We got up at half six for Mass. The nuns put on the mangles that you put the sheets…the arms would be nearly hanging off of me…hard, hard, hard work. The nuns put in, in, in the washing machine. I was on a big…spinner washing the men’s collars and uh, uh. You’re not talking about a small spinner. You’re talking about a big industrial machine. You’d have to scrub the collars…the mangles…and the sweat coming down. I wouldn’t go to work. I sat up on the stairs. I wouldn’t do nothing for them. I wouldn’t even go for the meals. And over the sink, washing the collars, you know those…? Spinning those… We drank our sweat in there.
* * *
Again it came to the third power which is called ignorance. The power questioned the soul, saying, “Where are you going? Do Not Judge.” And the soul said, “Why do you judge me though I have not judged? I was bound, though I have not bound. I was not recognized, but I have recognized that the All is being dissolved, both the earthly things and the heavenly.”

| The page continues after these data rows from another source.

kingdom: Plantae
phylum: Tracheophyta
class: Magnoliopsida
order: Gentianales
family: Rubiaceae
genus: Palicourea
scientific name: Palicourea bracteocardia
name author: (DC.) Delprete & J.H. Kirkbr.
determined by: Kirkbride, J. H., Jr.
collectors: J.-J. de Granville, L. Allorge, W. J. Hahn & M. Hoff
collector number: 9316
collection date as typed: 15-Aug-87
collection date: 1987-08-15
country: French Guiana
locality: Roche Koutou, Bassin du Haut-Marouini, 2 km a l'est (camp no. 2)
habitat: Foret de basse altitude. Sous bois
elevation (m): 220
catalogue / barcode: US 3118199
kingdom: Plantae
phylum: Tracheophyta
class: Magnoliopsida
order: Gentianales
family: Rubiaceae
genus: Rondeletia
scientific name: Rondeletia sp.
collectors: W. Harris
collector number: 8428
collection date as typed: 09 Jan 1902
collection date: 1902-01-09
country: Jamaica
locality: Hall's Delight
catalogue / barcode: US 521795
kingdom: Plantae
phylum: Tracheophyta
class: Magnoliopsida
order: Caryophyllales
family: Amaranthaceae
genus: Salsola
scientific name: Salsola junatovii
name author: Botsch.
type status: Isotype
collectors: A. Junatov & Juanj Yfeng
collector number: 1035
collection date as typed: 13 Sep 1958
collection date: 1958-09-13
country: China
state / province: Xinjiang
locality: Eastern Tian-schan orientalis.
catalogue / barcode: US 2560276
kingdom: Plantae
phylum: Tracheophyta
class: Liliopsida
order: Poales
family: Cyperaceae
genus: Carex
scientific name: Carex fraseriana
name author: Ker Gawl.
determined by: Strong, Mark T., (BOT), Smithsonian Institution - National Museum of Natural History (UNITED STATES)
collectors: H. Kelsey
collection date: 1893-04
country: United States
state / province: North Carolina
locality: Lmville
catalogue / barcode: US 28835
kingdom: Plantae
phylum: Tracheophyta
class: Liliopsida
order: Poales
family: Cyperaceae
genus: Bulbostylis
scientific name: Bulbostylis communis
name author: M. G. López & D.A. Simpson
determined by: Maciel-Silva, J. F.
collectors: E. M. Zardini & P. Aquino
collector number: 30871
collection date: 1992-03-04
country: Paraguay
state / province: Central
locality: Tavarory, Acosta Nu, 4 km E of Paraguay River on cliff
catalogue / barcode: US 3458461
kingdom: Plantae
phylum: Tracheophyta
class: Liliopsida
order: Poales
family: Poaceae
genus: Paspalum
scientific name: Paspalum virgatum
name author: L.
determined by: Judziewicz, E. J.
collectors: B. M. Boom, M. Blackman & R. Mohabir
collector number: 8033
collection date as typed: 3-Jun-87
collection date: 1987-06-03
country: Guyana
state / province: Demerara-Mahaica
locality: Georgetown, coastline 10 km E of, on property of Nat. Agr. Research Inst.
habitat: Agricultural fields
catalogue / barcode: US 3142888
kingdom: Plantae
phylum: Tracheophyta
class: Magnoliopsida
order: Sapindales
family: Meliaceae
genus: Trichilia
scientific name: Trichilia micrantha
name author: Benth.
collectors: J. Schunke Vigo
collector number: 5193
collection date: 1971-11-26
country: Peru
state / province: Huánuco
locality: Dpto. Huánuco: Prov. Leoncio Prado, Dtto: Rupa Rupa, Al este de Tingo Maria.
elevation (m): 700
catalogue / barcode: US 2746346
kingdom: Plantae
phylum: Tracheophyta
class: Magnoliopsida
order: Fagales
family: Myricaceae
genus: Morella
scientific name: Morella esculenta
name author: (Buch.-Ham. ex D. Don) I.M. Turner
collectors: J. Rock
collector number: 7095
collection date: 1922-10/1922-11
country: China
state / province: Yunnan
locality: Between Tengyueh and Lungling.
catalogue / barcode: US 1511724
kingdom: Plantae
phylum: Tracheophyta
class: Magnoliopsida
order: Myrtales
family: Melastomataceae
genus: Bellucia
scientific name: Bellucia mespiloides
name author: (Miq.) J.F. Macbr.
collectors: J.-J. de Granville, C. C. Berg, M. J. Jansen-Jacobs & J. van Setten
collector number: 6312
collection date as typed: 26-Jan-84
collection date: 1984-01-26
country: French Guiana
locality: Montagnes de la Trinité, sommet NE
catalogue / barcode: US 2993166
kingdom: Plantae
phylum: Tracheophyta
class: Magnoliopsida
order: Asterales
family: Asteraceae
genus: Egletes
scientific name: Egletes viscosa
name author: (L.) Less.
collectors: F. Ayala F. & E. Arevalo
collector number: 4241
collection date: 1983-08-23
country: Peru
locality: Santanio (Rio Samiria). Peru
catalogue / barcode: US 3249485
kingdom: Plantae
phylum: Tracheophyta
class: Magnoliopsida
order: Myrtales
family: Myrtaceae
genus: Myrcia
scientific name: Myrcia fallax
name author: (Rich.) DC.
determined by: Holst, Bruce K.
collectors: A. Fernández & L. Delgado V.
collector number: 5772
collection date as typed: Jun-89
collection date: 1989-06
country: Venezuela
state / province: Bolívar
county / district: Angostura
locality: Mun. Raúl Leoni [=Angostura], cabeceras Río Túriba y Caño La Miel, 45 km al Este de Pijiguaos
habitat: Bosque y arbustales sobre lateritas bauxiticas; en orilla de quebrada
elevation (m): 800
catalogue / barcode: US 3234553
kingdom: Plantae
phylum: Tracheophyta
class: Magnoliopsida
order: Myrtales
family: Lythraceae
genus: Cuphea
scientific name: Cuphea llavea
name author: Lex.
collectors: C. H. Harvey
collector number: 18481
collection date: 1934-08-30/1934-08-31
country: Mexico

When the soul had overcome the third power it went upwards and saw the fourth power, which took seven forms. They asked the soul, “Whence do you come slayer of men? Where are you going conqueror of space?” The soul answered, “What binds me has been slain and what turns me about has been overcome and my desire has ended and my ignorance has died. In an Aeon I was released from a world and in a Type from a type. And from the fetter of oblivion which is transient.”
* * *
And I don’t like looking back on it, like because it makes me angry. I mean, I mean it’s very hard to forgive them, like, for doing it really. 23 years of age…my started then, like. And that was the start of my life in like…I don’t know…was it… That’s right, the 22nd of February And this will never leave my memory, the twenty-fourth of February, 1965. That’ll prove that all I ever wanted It was February, 1965 I went to ____. No! They are wrong, Claire! It wasn’t April, Claire. No, no, no, no. It was February, Claire, 1965. I didn’t go to a job from St. Dominics. St. Dominics is the orphanage school! St. Dominics is the orphanage! I stuck a fork in someone. It’s all in my memory, Claire. Absolutely (Claire). They probably know…[ ] How could I make up a date? I didn’t go from, um, um wasn’t April it was February. I mean, it’s very hard to forgive them, like for doing it. Sticking a fork in someone. Stick a fork in someone, I ask you. I wouldn’t do that to no one.
I don’t like looking back on it because it makes me angry. I don’t like looking back on it…I just don’t.
* * *
From this time on, Will I attain to the rest of time of the season of the Aeon in silence.
When Mary had said this, she fell silent. Andrew answered and said to the brethren, “Say what you wish about what she has said. I, at least do not believe that the Savior said this. Certainly these teachings are strange ideas.” (Peter) “Did he really speak privately with a woman and not with us? Are we to turn about and all listen to her?” (Mary) “My brother Peter, what are you imagining? What are you imagining? Do you think I’ve thought this up myself? Do you think I am lying? Do you think I am lying?!”
* * *
What would an apology mean to you? (Interviewer)
Well, it would mean an awful lot, Claire. Now that there is nobody else to apologize to us. The nuns are all dead. Now that there is no one else to apologize to us, I think it should come from the state. So, I think that an apology from the state would be…it wouldn’t block out the memories but it would go halfway towards healing us a bit. Give us a bit of relief before we die, like, you know what I mean. It isn’t the money I’m bothered about, like you know, but the denial of…the denial of having to listen to us. Oh, it would mean an awful lot, Claire.